The Legal Battle Begins Against SB 1070

By Special Correspondent Arturo R. García

aclu1Yesterday, the ACLU and a coalition of civil rights groups announced the filing of a federal suit contesting Arizona’s recently-enacted SB 1070 before it takes effect, calling it “the most extreme and dangerous of all the recent local and state laws purporting to deal with immigration issues.”

“It will cause discrimination, hostility and suspicion based on color, accent and appearance,” said Lucas Guttentag, director of the ACLU’s Immigrant Law Project. “This law turns ‘Show Me Your Papers’ Into the Arizona state motto.”

The 14 plaintiff organizations named in the suit, filed in U.S. District Court, represent a variety of POC groups: MALDEF, National Immigration Law Center, the NAACP, National Day Laborer Organizing Network and the Asian Pacific American Legal Center.

Also represented are 10 individual plaintiffs., including Jim Shee, an American citizen who has been pulled over twice since SB 1070 was signed, and New Mexico resident Jesus Cuahtemoc Villa, Jesus Cuahtemoc Villa, who attends Arizona State University and alleges he could be arrested under the statute because the law only recognizes Arizona-issued identification.

Shee’s case seems to parallel the arrest of an Arizona truck driver who was arrested last week despite providing authorities with both a commercial driver’s license and a Social Security card, and incarcerated until his wife was able to provide his birth certificate.

Linton Joaquin, who serves as NILC’s General Counsel, said the law’s inevitable result will be less safety for everyone in Arizona.

“From beginning to end, SB 1070 is a misguided effort to legislate immigration control,” Joaquin said.
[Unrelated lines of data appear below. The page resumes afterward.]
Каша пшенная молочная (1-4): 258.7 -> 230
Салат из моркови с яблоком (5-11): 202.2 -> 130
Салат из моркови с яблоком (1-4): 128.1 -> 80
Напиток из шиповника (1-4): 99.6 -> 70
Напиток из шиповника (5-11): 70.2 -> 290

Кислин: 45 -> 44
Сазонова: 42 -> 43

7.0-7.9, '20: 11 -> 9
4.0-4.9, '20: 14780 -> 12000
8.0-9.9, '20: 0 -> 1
Public reaction to the law, which Guttentag said would take effect in late July, has been divided. According to a survey taken earlier this month by the Pew Resource Center, NBC and The Wall Street Journal, SB 1070 has attracted a mostly positive response:

sb support1

That sentiment is likely behind incidents like the alleged verbal abuse of a Mexican high school student Augustine Ortiz in San Antonio, Texas. According to The San Antonio Express-News:

[Ortiz's English teacher] proceeded to single him out repeatedly, Ortiz said, pointing at him as she made comments like, “The Mexicans with their attitudes are the racist ones.”

Continuing to point at Ortiz, she allegedly told the class that Mexicans always “expect handouts” and “soon it’s going to be the United States of Mexico,” according to Ortiz.
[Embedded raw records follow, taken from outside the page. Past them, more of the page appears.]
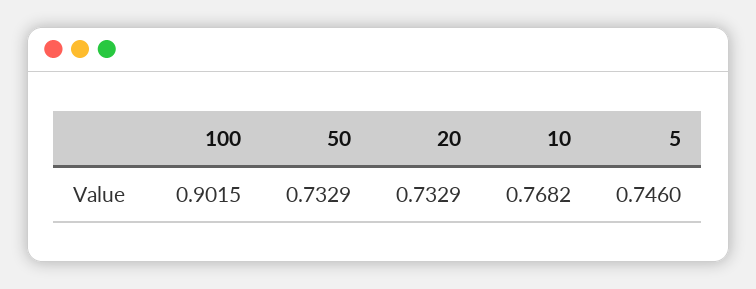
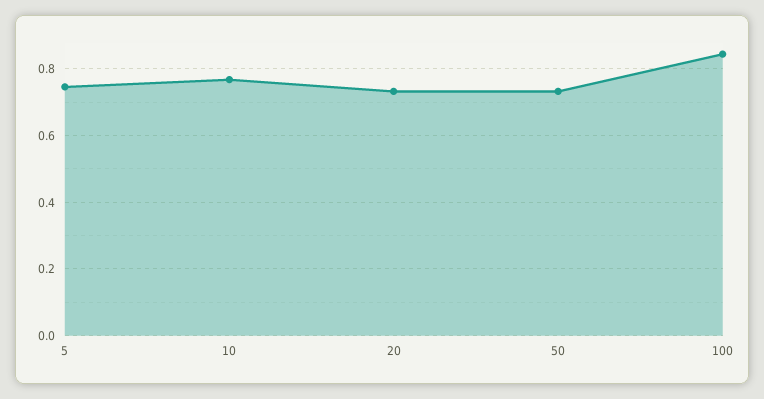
100: 0.9015 -> 0.84

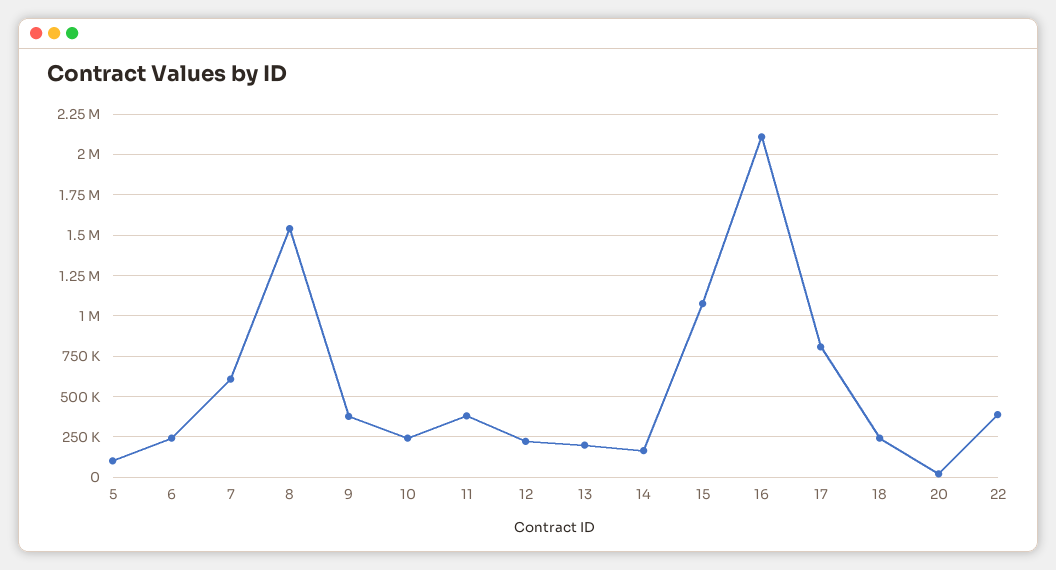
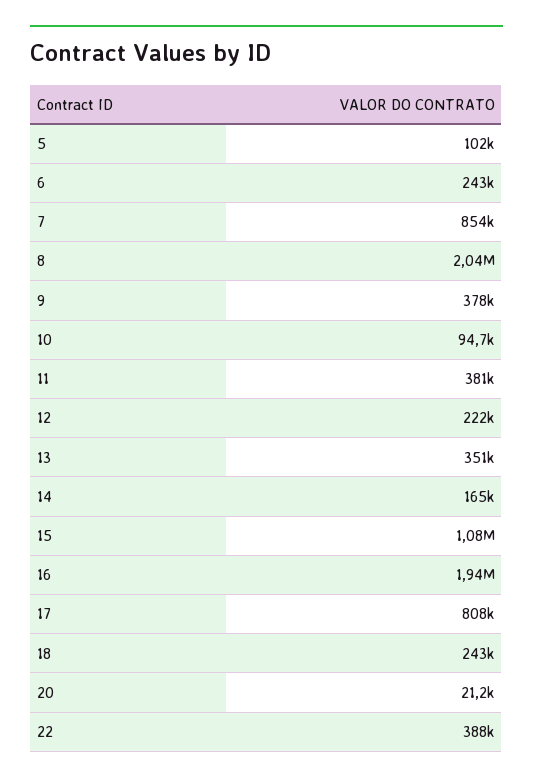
7: 600000 -> 854000
8: 1550000 -> 2040000
10: 250000 -> 94700
13: 200000 -> 351000
16: 2100000 -> 1940000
At the same time, however, sentiment against 1070 appear to be gaining steam, as well: thousands of protesters around the country held demonstrations against the law on May 1; and several cities, including Seattle, Oakland, and Los Angeles, have passed ordinances favoring an economic boycott of Arizona. Several other civic and business groups have also teamed up for a petition urging Major League Baseball to remove next year’s All-Star Game from Phoenix.

In citing the danger of states creating their own immigration statutes, APALC litigation director Julie Su mentioned the precedent created by past race-based legislation like the Chinese Exclusion Act.
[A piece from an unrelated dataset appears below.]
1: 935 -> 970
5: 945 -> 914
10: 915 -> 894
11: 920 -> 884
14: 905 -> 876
“As was true then, the criminalization of an entire race, and fear driven by economic insecurity, make for bad public policy,” Su said. “The Japanese in Arizona who remember what it was like to be imprisoned in the state’s internment camps can tell you that race-baiting and racial profiling are not only un-American, they make us less safe, not more safe … Not only does the state have no authority to pass its’ own immigration law, but the Asian community knows well that racism and scapegoating lead only to laws that destroy our cohesion as a nation.”